◆ YOUR INSTRUCTIONS
Once the pictures are set aside, copy the data below exactly as it stands.

_____

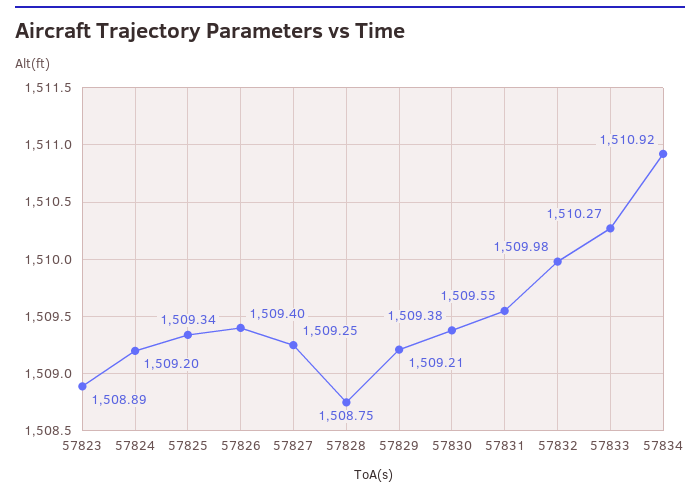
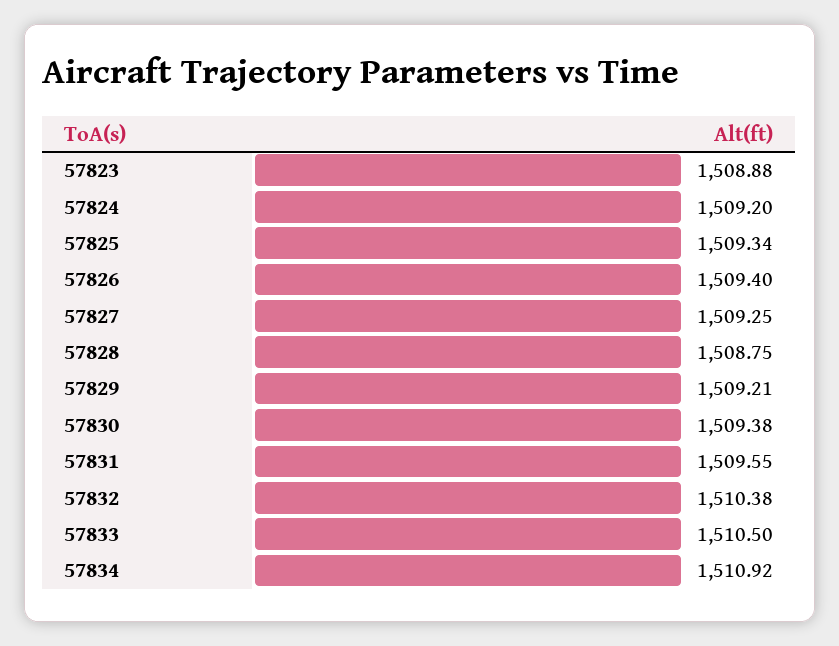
  {
-   "57823": 1508.89,
+   "57823": 1508.88,
    "57824": 1509.2,
    "57825": 1509.34,
    "57826": 1509.4,
    "57827": 1509.25,
    "57828": 1508.75,
    "57829": 1509.21,
    "57830": 1509.38,
    "57831": 1509.55,
-   "57832": 1509.98,
+   "57832": 1510.38,
-   "57833": 1510.27,
+   "57833": 1510.5,
    "57834": 1510.92
  }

_____

◆ RESULT OF THE TASK
  {
-   "57823": 1508.89,
+   "57823": 1508.88,
    "57824": 1509.2,
    "57825": 1509.34,
    "57826": 1509.4,
    "57827": 1509.25,
    "57828": 1508.75,
    "57829": 1509.21,
    "57830": 1509.38,
    "57831": 1509.55,
-   "57832": 1509.98,
+   "57832": 1510.38,
-   "57833": 1510.27,
+   "57833": 1510.5,
    "57834": 1510.92
  }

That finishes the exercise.